L'avocat français, Me Philippe Moriceau, qui défend le prélat, a soutenu que d'acte d'accusation établi contre son client "est une spéculation intellectuelle" où rien n’appuie les charges énoncées.
Selon l'avocat, le document contesté n'a d'un acte d'accusation que l'apparence. "Ceci n'est pas du droit mais [à la rigueur] de l'histoire", a-t-il plaidé.
D'après Me Moriceau, cet acte d'accusation "est au droit ce que le clair-obscur est à la lumière".
Me Moriceau a notamment reproché au parquet d'avoir évoqué des faits antérieurs à la période pour laquelle le TPIR est compétent. Me Moriceau a expliqué que le parquet induit des crimes par "un supposé comportement antérieur à 1994".
L'acte d'accusation stipule par exemple que "Emmanuel Rukundo était un extrémiste notoire. Il haïssait les Tutsis. Depuis environ 1973 ou vers cette date, il combattait ses collègues tutsis au petit séminaire de Kabgayi".

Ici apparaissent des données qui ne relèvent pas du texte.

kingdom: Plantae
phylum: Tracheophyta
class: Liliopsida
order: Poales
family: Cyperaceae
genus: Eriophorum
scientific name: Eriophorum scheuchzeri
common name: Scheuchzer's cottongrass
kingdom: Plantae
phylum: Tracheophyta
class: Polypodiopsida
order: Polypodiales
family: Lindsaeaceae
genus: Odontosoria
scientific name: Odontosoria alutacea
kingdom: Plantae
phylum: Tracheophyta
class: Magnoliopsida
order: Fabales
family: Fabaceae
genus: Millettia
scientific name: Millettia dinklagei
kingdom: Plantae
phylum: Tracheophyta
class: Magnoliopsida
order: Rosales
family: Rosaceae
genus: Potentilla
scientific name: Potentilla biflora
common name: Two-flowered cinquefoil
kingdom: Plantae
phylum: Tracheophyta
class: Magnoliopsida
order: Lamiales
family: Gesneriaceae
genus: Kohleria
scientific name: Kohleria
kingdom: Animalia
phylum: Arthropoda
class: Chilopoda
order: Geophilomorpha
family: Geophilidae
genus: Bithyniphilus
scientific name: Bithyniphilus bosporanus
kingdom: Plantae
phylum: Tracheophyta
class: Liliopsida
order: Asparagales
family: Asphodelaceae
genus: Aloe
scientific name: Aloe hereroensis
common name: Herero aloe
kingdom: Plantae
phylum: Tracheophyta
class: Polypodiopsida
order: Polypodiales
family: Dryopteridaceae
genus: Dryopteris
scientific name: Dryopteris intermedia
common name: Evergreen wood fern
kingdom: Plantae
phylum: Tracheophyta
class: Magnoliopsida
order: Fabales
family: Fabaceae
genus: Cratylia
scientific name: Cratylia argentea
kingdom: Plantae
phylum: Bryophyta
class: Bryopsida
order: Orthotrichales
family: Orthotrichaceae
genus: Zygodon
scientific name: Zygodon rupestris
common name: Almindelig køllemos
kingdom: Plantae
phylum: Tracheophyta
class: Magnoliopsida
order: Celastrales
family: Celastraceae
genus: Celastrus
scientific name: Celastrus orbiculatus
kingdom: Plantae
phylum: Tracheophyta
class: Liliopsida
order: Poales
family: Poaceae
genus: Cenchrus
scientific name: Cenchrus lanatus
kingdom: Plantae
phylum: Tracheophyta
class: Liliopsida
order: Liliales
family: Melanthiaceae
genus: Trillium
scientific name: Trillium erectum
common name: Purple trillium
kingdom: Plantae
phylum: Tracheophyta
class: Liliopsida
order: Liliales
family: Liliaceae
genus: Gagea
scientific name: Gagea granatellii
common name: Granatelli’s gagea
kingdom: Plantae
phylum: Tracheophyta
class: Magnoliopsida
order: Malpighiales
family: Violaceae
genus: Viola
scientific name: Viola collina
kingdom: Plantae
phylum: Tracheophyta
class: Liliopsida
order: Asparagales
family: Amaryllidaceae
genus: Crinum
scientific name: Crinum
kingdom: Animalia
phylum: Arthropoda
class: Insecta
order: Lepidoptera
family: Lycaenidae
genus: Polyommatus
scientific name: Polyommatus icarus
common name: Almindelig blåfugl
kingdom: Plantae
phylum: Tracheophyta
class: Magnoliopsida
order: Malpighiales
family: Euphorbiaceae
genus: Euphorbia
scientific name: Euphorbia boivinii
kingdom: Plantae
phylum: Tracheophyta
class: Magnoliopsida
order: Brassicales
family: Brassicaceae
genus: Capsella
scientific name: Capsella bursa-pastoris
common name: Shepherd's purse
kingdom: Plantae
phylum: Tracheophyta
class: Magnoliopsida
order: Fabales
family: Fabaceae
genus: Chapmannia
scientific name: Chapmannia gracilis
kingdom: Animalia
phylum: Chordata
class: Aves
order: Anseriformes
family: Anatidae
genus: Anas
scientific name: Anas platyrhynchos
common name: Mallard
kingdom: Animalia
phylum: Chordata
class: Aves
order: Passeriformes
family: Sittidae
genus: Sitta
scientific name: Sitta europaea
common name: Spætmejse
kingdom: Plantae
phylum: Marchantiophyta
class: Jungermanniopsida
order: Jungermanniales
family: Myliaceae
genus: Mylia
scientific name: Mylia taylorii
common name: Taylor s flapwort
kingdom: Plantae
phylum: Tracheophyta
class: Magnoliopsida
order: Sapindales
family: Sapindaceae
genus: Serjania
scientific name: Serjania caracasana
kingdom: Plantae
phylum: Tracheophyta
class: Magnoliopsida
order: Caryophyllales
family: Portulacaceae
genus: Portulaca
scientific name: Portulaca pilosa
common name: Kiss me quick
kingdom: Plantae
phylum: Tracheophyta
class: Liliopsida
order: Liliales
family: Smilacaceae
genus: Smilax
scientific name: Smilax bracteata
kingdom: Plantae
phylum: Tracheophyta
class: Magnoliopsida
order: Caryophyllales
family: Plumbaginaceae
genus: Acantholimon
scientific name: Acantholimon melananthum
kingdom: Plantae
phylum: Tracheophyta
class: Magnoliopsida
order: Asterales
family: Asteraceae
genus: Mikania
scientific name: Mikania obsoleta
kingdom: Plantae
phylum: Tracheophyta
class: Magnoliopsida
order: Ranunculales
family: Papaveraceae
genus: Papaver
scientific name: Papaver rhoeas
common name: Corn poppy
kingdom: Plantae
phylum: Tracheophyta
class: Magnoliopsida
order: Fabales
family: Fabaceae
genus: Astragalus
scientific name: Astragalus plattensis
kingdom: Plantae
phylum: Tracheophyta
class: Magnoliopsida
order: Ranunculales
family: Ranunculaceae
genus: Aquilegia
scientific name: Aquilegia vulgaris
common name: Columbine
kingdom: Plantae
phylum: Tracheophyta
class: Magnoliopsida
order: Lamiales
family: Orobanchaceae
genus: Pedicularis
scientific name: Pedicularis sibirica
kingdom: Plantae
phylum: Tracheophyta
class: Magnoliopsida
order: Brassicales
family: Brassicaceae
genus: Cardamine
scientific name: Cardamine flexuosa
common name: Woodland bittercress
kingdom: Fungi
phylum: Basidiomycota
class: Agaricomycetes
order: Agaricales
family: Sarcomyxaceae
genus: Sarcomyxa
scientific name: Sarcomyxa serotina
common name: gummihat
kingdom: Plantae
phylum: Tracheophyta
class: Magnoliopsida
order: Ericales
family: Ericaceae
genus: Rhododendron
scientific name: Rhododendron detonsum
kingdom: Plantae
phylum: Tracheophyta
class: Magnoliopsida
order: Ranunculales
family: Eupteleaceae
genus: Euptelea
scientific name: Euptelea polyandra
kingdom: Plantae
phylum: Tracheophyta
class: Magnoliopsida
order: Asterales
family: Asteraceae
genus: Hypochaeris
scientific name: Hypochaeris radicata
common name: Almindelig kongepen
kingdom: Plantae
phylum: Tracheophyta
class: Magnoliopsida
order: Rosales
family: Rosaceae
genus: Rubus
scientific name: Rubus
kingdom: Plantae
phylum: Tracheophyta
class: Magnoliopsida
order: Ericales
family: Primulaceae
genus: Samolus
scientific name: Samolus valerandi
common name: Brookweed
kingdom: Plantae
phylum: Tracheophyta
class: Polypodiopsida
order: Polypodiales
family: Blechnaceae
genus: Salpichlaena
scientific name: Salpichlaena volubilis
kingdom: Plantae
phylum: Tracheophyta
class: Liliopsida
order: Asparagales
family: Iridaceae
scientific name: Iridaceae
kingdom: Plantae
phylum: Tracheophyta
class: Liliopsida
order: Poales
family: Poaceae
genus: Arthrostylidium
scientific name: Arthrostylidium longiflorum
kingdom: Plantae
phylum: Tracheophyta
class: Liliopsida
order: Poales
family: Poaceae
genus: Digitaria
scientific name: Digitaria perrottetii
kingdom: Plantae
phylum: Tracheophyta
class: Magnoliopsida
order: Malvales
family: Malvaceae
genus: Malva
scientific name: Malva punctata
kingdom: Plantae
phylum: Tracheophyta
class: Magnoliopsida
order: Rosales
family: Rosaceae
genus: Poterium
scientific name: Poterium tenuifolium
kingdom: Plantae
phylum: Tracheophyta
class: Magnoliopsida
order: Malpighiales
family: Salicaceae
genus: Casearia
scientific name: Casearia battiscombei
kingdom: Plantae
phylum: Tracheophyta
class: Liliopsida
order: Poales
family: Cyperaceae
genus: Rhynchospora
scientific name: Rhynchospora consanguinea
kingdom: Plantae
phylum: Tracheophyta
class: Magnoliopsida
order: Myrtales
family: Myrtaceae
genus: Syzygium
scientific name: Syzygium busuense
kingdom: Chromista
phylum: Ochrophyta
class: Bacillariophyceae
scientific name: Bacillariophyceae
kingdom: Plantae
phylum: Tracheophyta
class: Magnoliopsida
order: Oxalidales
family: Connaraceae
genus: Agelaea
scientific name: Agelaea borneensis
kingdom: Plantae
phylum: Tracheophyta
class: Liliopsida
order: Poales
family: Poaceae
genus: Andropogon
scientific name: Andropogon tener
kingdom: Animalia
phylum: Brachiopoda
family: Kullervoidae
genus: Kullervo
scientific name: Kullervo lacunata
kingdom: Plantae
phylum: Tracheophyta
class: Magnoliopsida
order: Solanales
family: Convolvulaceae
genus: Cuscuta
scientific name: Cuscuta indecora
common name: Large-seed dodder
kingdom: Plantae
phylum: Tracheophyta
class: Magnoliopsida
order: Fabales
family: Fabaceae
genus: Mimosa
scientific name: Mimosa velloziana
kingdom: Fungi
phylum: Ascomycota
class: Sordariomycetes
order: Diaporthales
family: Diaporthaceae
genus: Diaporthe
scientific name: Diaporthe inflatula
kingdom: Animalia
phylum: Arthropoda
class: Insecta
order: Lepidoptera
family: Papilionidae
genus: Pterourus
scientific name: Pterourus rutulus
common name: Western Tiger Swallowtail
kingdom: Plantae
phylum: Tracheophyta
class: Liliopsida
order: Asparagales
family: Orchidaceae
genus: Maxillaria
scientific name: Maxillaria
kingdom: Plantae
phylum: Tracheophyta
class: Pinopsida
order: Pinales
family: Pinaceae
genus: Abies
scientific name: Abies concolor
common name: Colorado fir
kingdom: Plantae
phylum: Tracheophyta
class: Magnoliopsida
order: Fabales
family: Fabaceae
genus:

Le substitut américain du procureur, Gregory Townsend, a répondu que le parquet a voulu placer les charges dans leur contexte, en évoquant les faits antérieurs à 1994.
L'abbé Emmanue Rukundo, 43 ans, était aumônier dans des camps militaires de l'armée rwandaise en 1994. Il est un des trois prêtres catholiques détenus par le TPIR, avec les abbés Hormisdas Nsengimana et Athanase Seromba.
Un évéque anglican, Samuel Musabyimana, et un pasteur adventiste, Elizaphan Ntakirutimana, sont également détenus à Arusha.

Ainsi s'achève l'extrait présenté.